Sejalan dengan hal tersebut, dalam Undang-undang sistem Peradilan anak terbaru yakni Undang-Undang Nomor 11 Tahun 2012 tentang Sistem Peradilan Pidana Anak yang sudah mulai dilaksanakan oleh Aparat Penegak Hukum dan akan mulai diberlakukan pada tanggal 30 Juli 2014 menggantikan Undang-Undang Nomor 3 Tahun 1997 tentang Pengadilan Anak, Pasal 2 huruf d dan i Undang-Undang Nomor 11 Tahun 2012 tentang Sistem Peradilan Pidana Anak menyatakan pelaksanaan Sistem Peradilan Pidana Anak didasarkan atas kepentingan terbaik Anak dan perampasan kemerdekaan serta pemidanaan dilakukan sebagai upaya terakhir.

Anak, dalam hal ini AF dalam hal ini melakukan penyimpangan tingkah laku atau perbuatan melanggar hukum tentu saja disebabkan oleh berbagai faktor, buruknya pergaulan serta kurangnya kasih sayang serta pengawasan dari orangtua AF, telah menyebabkannya terseret dalam pergaulan yang salah.
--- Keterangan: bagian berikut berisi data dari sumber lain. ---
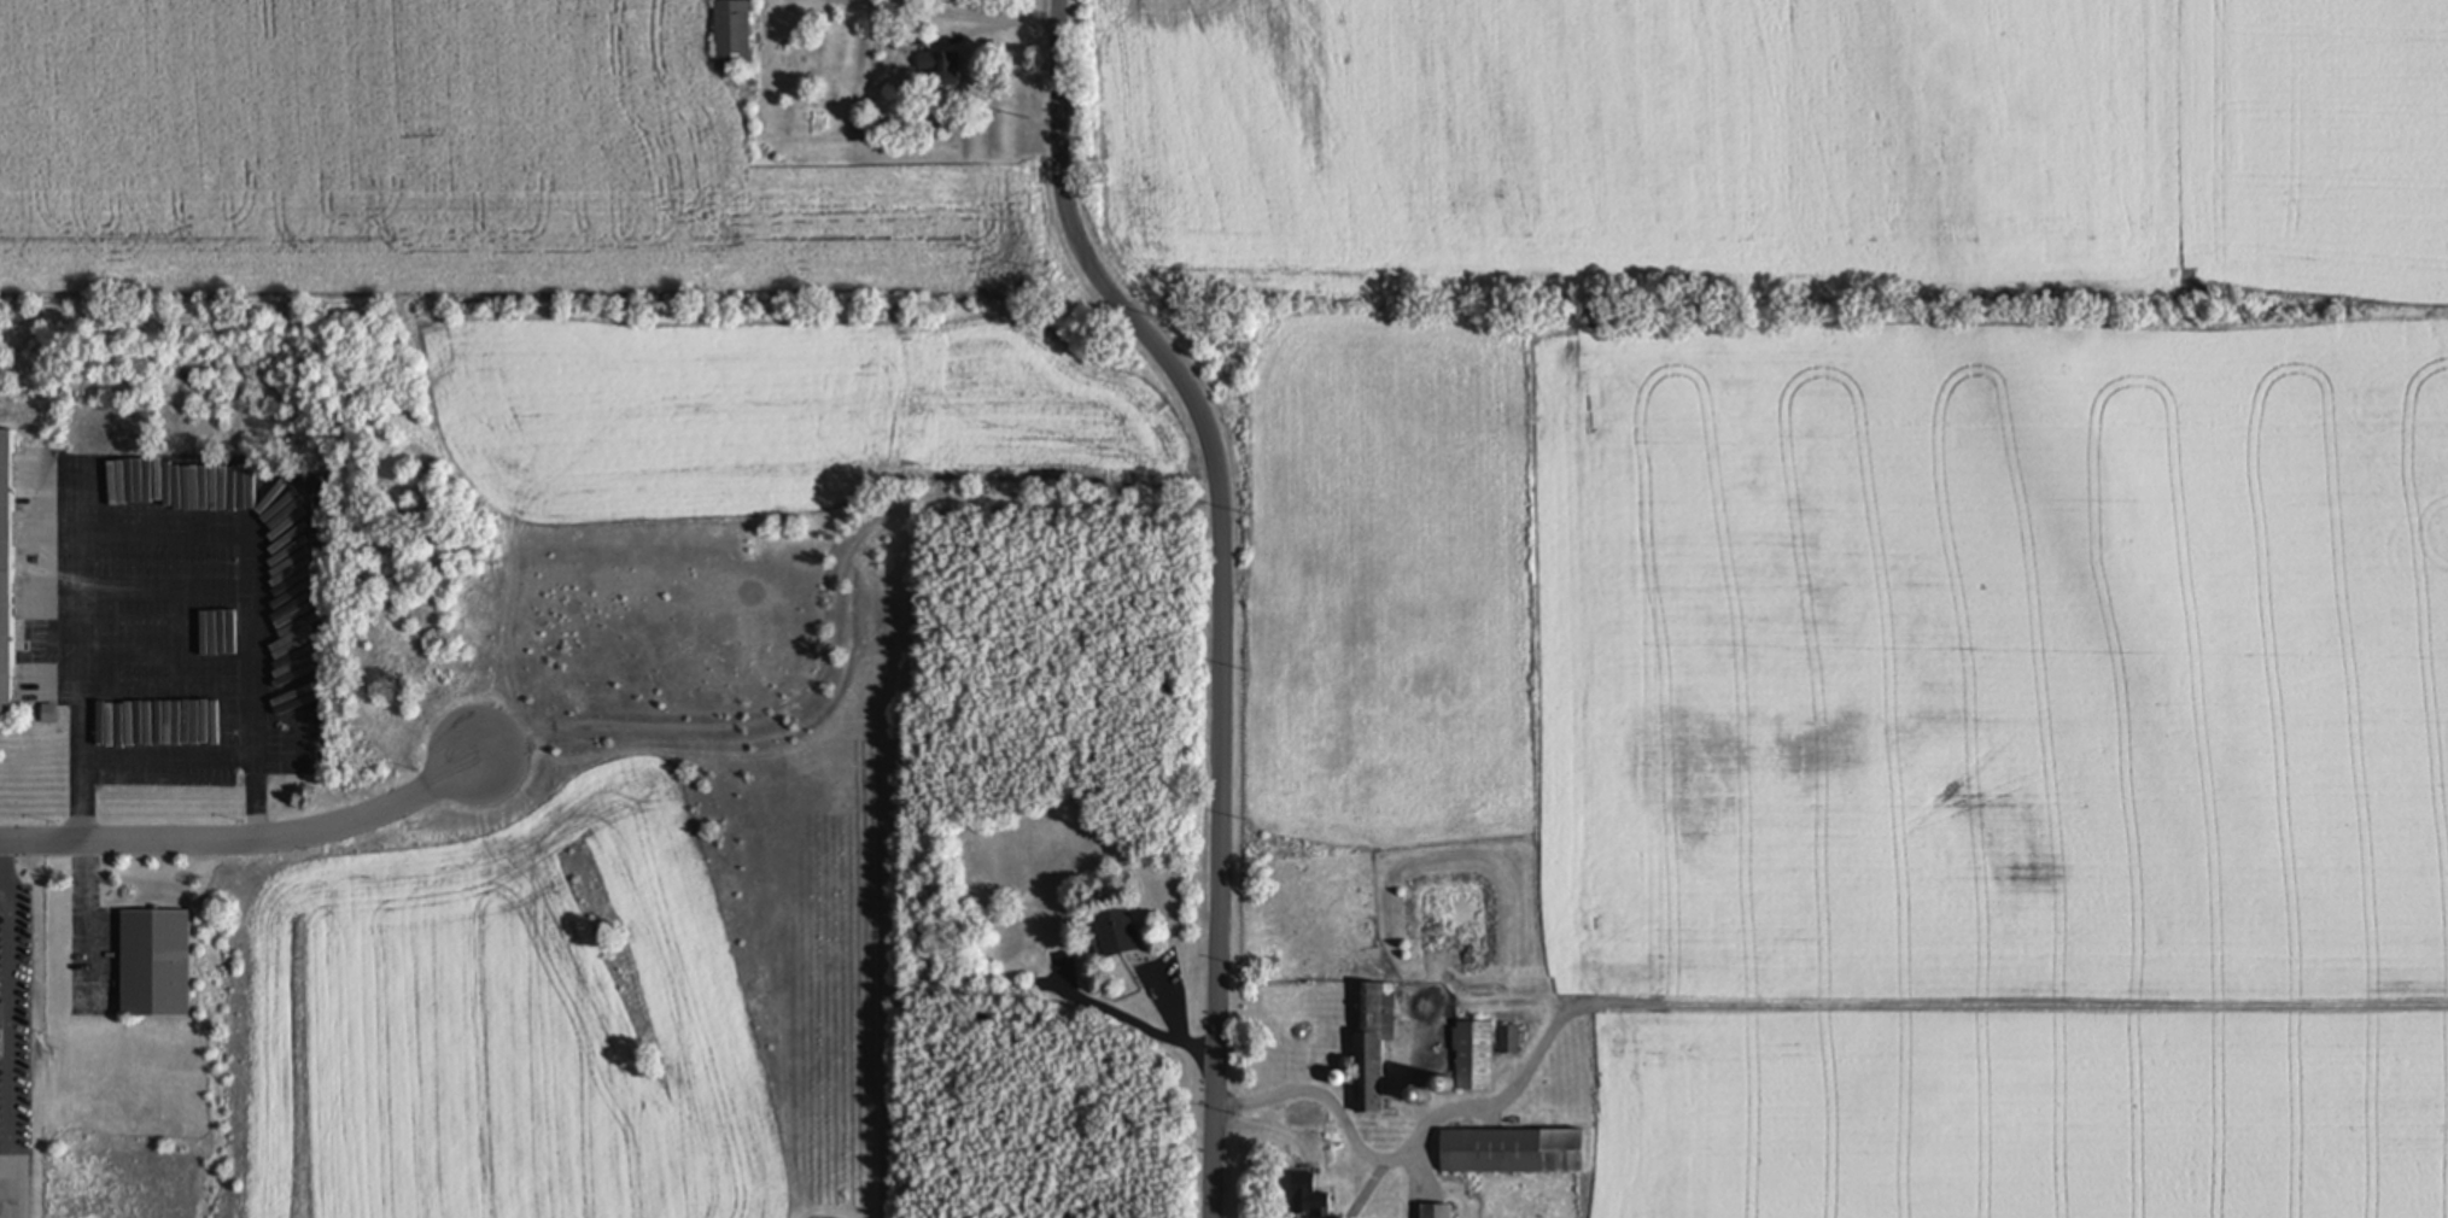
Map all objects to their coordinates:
road: (955, 16)
building: (731, 34)
building: (939, 71)
road: (1058, 168)
road: (162, 484)
building: (5, 573)
road: (1223, 754)
road: (250, 838)
road: (4, 897)
road: (88, 918)
building: (1117, 934)
building: (156, 965)
road: (1880, 998)
road: (11, 1038)
building: (1509, 1040)
building: (1372, 1043)
building: (1474, 1056)
road: (1317, 1089)
building: (1513, 1152)
road: (1367, 1192)
building: (1308, 1198)
building: (1436, 1211)

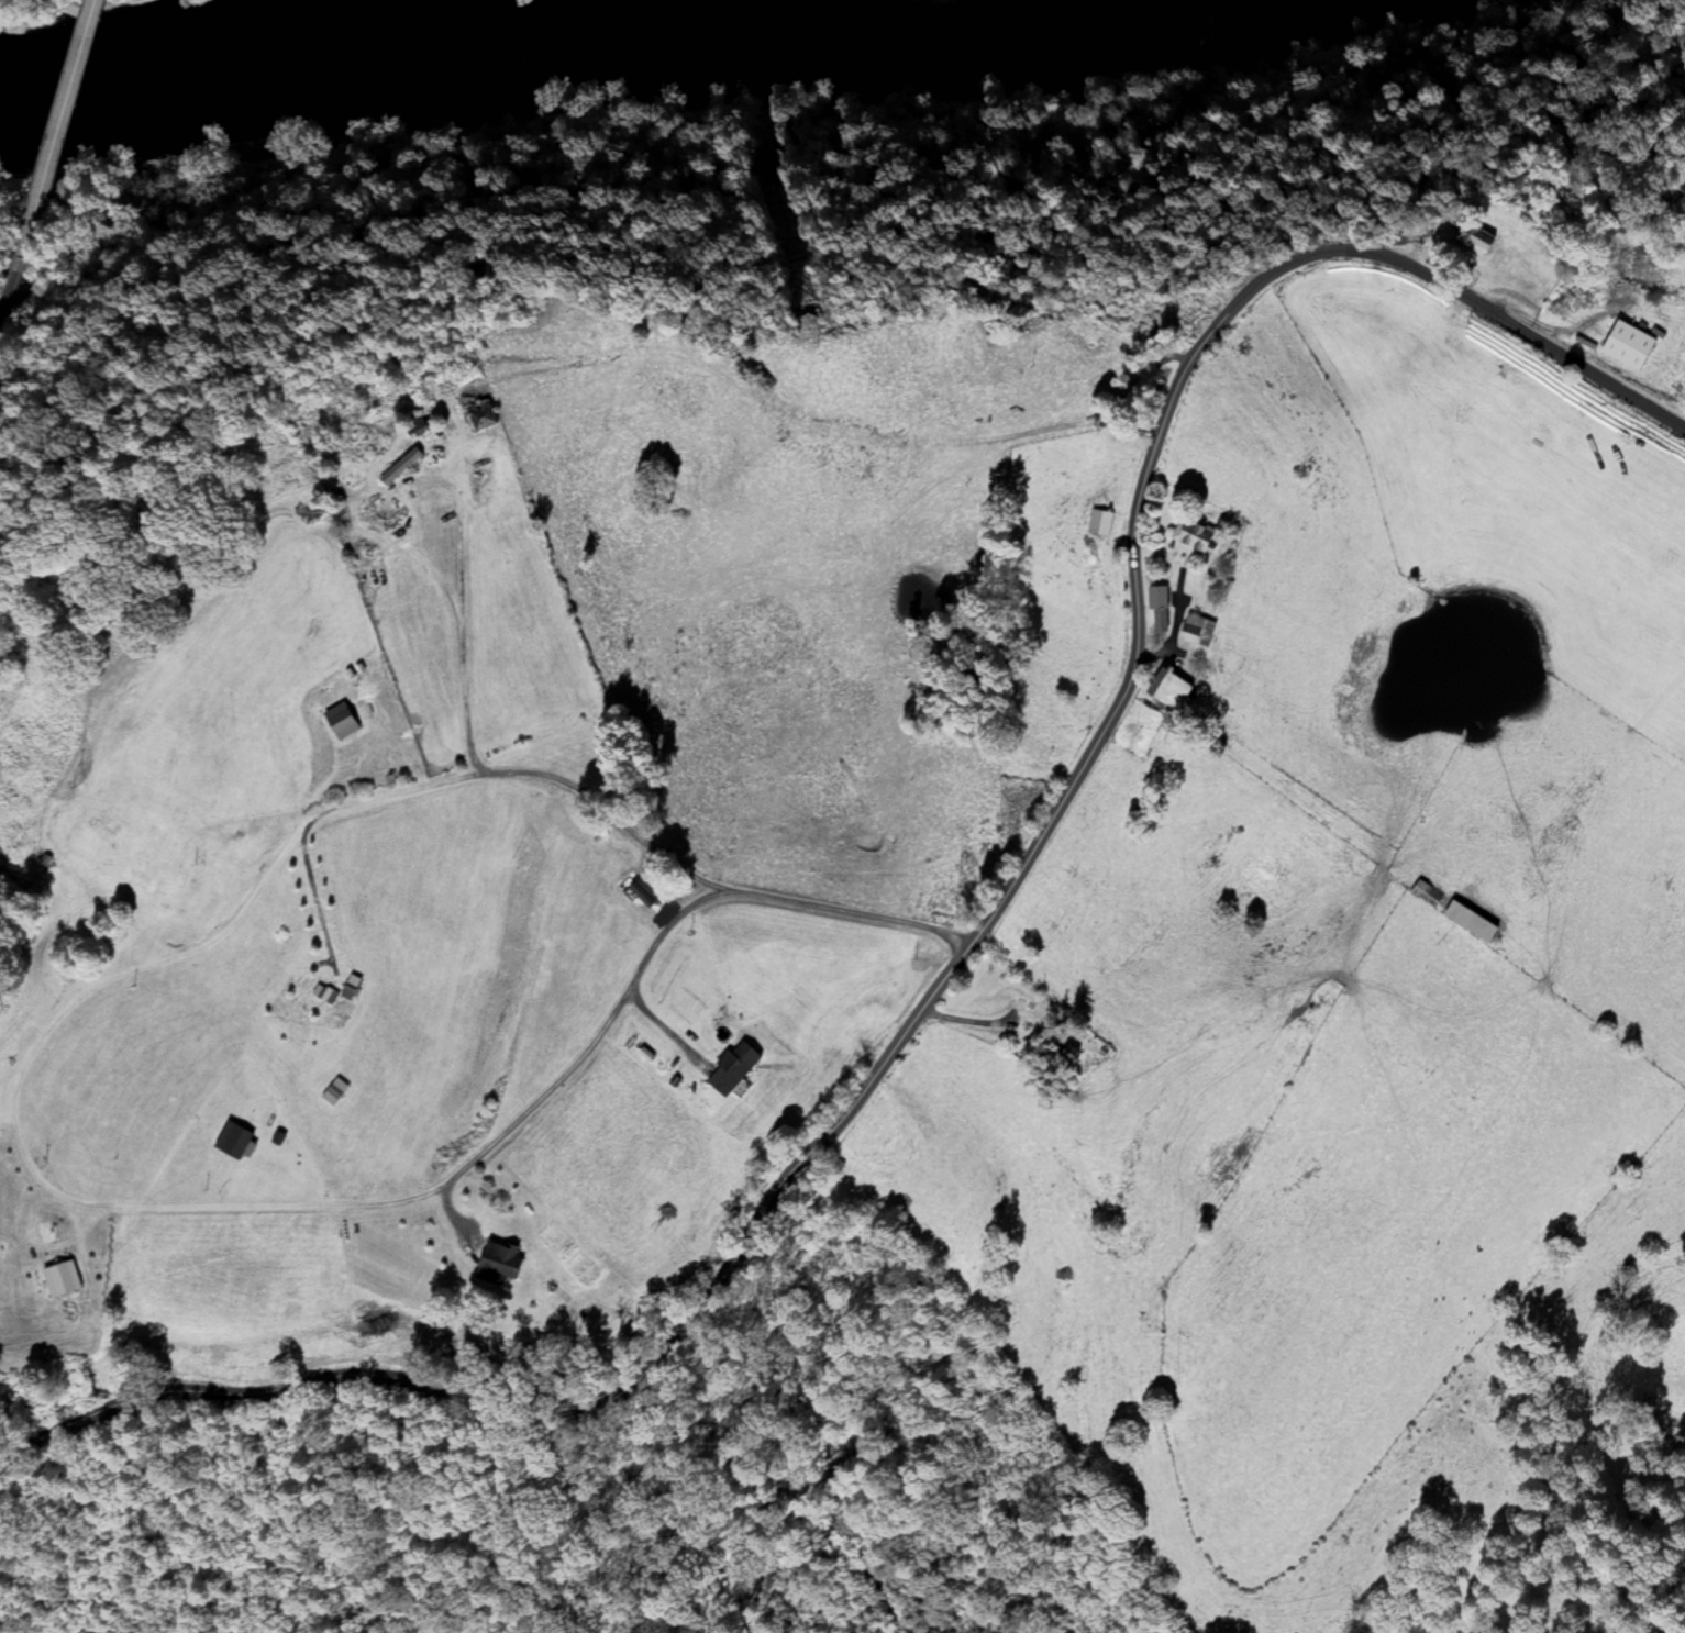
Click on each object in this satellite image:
river: (582, 44)
road: (65, 119)
building: (1472, 239)
road: (20, 285)
road: (6, 317)
building: (1626, 346)
building: (478, 417)
building: (412, 424)
building: (399, 467)
building: (379, 518)
building: (1098, 523)
building: (1192, 537)
building: (1157, 609)
building: (1195, 630)
building: (1167, 690)
building: (341, 722)
road: (269, 866)
building: (1424, 895)
building: (1468, 923)
road: (974, 926)
building: (731, 1068)
road: (561, 1087)
building: (231, 1142)
building: (497, 1264)
building: (59, 1280)

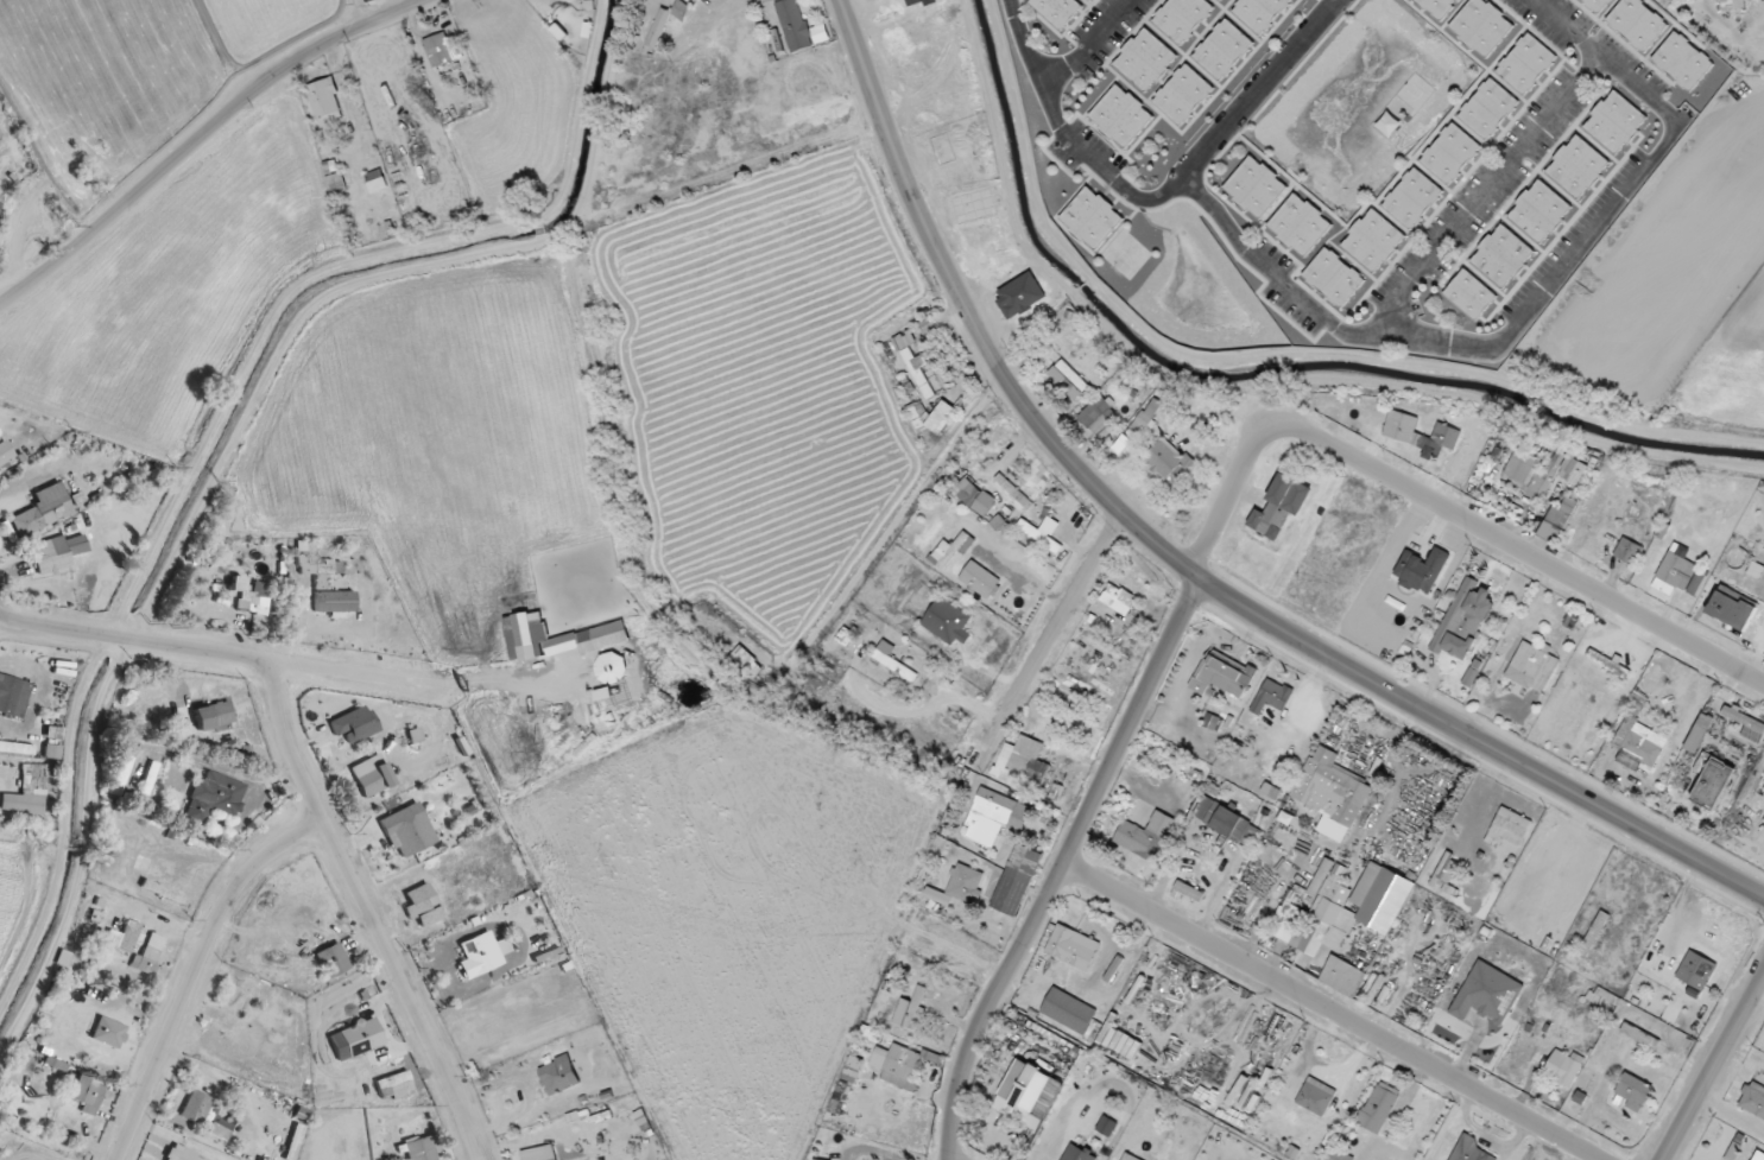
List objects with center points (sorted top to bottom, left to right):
building: (1221, 0)
building: (1597, 4)
building: (1732, 4)
building: (1439, 7)
building: (1057, 11)
building: (1259, 12)
building: (1182, 17)
building: (665, 21)
building: (1637, 23)
building: (1482, 26)
building: (799, 27)
road: (1021, 40)
road: (1088, 46)
building: (1223, 49)
building: (1145, 59)
building: (1682, 61)
building: (1526, 63)
road: (702, 82)
building: (1182, 94)
building: (325, 102)
building: (1488, 109)
road: (1239, 112)
building: (1121, 116)
building: (1615, 122)
road: (202, 136)
road: (1074, 145)
building: (1451, 153)
building: (1577, 166)
building: (375, 183)
building: (1256, 187)
road: (1481, 195)
building: (1413, 198)
building: (1540, 211)
building: (1091, 218)
building: (1301, 224)
building: (1374, 240)
building: (1502, 256)
building: (1334, 277)
building: (1470, 294)
road: (1529, 309)
building: (915, 362)
building: (1068, 379)
building: (1097, 415)
building: (1148, 417)
building: (930, 418)
building: (1398, 431)
building: (5, 452)
building: (1168, 461)
building: (1574, 470)
building: (1532, 473)
building: (1010, 488)
building: (974, 496)
building: (45, 506)
building: (1280, 506)
road: (1444, 507)
building: (1557, 519)
building: (1001, 525)
building: (950, 550)
building: (1628, 551)
building: (54, 555)
building: (316, 565)
road: (1181, 565)
building: (1421, 569)
building: (1674, 573)
building: (979, 579)
building: (1697, 581)
building: (255, 598)
building: (1118, 599)
building: (335, 601)
building: (1732, 608)
building: (1464, 619)
building: (948, 621)
road: (1055, 627)
road: (203, 650)
building: (892, 660)
building: (746, 661)
building: (1609, 664)
building: (1532, 667)
building: (1473, 672)
building: (1222, 676)
building: (13, 695)
building: (1272, 696)
building: (214, 715)
building: (354, 724)
building: (1698, 733)
building: (1639, 738)
building: (14, 747)
building: (1022, 761)
building: (371, 775)
building: (1711, 780)
road: (4, 783)
building: (26, 791)
building: (1270, 791)
building: (1331, 793)
building: (214, 797)
building: (995, 816)
building: (1227, 822)
building: (1507, 827)
building: (407, 829)
building: (1145, 834)
building: (1447, 868)
road: (1066, 870)
building: (1016, 880)
building: (958, 886)
building: (1189, 891)
building: (422, 905)
building: (1343, 907)
road: (368, 912)
building: (123, 937)
building: (1072, 947)
building: (150, 953)
building: (478, 955)
building: (332, 960)
building: (1696, 971)
road: (198, 972)
building: (1342, 976)
building: (1487, 994)
building: (909, 1009)
building: (1068, 1011)
road: (1334, 1012)
building: (108, 1032)
building: (1640, 1036)
building: (355, 1039)
building: (1564, 1067)
road: (1712, 1067)
building: (559, 1076)
building: (848, 1077)
building: (394, 1086)
building: (1634, 1092)
building: (85, 1093)
building: (1028, 1094)
building: (1316, 1096)
building: (1753, 1099)
building: (196, 1106)
building: (1378, 1107)
building: (217, 1130)
building: (293, 1142)
building: (0, 1149)
building: (418, 1149)
building: (1470, 1150)
building: (539, 1153)
building: (1078, 1153)
building: (181, 1154)
building: (1339, 1155)
building: (1758, 1156)
building: (1129, 1157)
building: (815, 1159)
Tentu saja cara memperbaikinya bukan dengan semata-mata memberi penjatuhan pidana penjara terhadap AF yang masih tergolong anak ini, namun akan lebih bijaksana jika pengambilan keputusan dalam melakukan penahanan dilakukan berdasarkan kepentingan terbaik anak dan sebagai upaya terakhir, serta melihat faktor-faktor mengapa seorang anak melakukan penyimpangan yang dapat dilihat dari hasil penelitian kemasyarakatan yang dihimpun oleh Pembimbingan Kemasyarakatan mengenai data pribadi maupun keluarga dari anak yang bersangkutan, dengan demikian diharapkan stigma penjahat maupun narapidana yang dilabeli terhadap AF dan anak-anak yang berhadapan dengan hukum bisa terhindarkan demi masa depan anak-anak Indonesia yang lebih baik.

Oleh : Elida Damaiyanti Napitupulu, S.H.